:: COMPITO A ::
Elenca tutti i nomi di persona presenti nel brano su Compianti e Pietà a Bologna, nella forma in cui vi compaiono.
:: COMPITO B ::
Trascrivi dal brano su Compianti e Pietà a Bologna il passo che inizia con le parole "Compianti e Pietà" e si chiude con "ai meno edotti.".
:: COMPITO C ::
Riassumi in due frasi il brano su Compianti e Pietà a Bologna.

======== BRANO

Compianti e Pietà a Bologna
La rappresentazione della nascita e morte di Cristo sono, ovviamente, gli eventi evangelici che da sempre godono della maggiore fortuna iconografica, sintetizzando in un’immagine gran parte della rivoluzionarietà del messaggio cristiano. In particolare le scene che ruotano intorno alla morte di Gesù, la cui traduzione visiva attinge soprattutto ai Vangeli di Luca e Giovanni, esprimono una forza simbolica ed un’intrinseca spettacolarità scenica che hanno garantito loro un ruolo di assoluta preminenza nell’impiego dell’arte sacra come “discorso per immagini”, accessibile a tutti i credenti, specialmente ai meno edotti.

================
======== DATI FORNITI

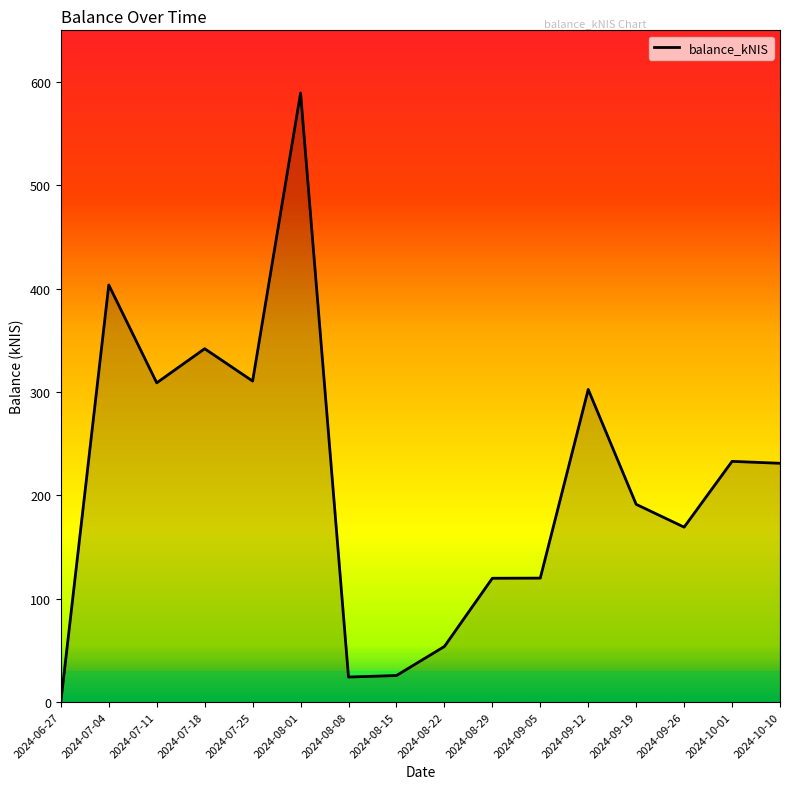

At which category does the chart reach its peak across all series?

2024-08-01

================
======== DATI FORNITI

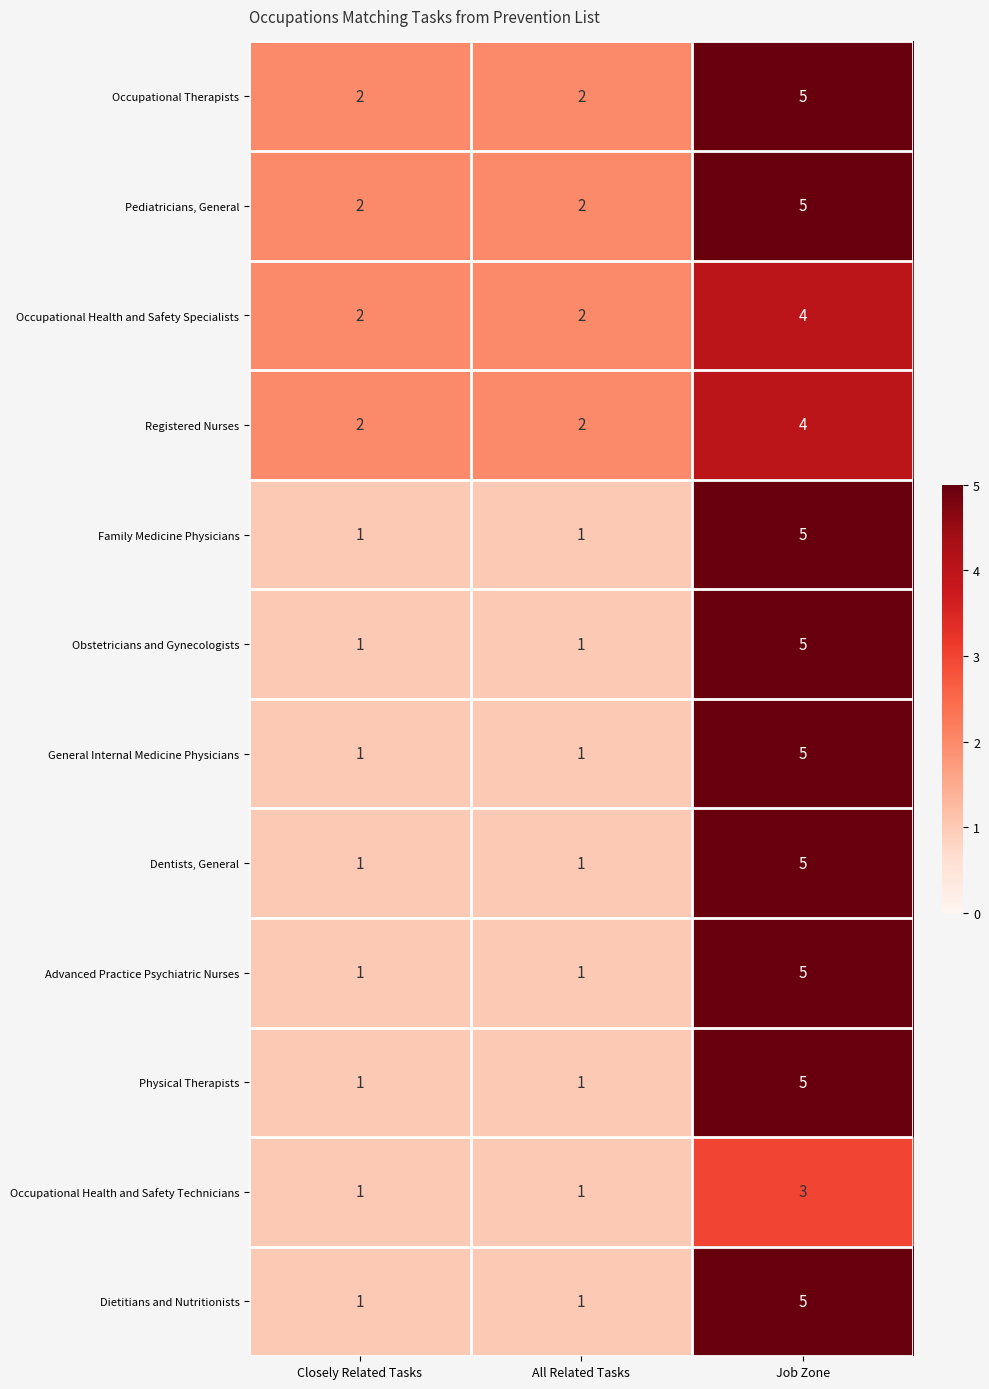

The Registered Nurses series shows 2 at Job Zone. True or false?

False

================

:: RISULTATO A ::
Cristo, Gesù, Luca, Giovanni

:: RISULTATO B ::
Compianti e Pietà a Bologna
La rappresentazione della nascita e morte di Cristo sono, ovviamente, gli eventi evangelici che da sempre godono della maggiore fortuna iconografica, sintetizzando in un’immagine gran parte della rivoluzionarietà del messaggio cristiano. In particolare le scene che ruotano intorno alla morte di Gesù, la cui traduzione visiva attinge soprattutto ai Vangeli di Luca e Giovanni, esprimono una forza simbolica ed un’intrinseca spettacolarità scenica che hanno garantito loro un ruolo di assoluta preminenza nell’impiego dell’arte sacra come “discorso per immagini”, accessibile a tutti i credenti, specialmente ai meno edotti.

:: RISULTATO C ::
La nascita e la morte di Cristo sono da sempre gli eventi evangelici con la maggiore fortuna iconografica, perché sintetizzano in un'immagine gran parte della rivoluzionarietà del messaggio cristiano. Le scene intorno alla morte di Gesù, tratte soprattutto dai Vangeli di Luca e Giovanni, hanno avuto un ruolo preminente nell'arte sacra come "discorso per immagini" accessibile a tutti i credenti, grazie alla loro forza simbolica e alla loro spettacolarità scenica.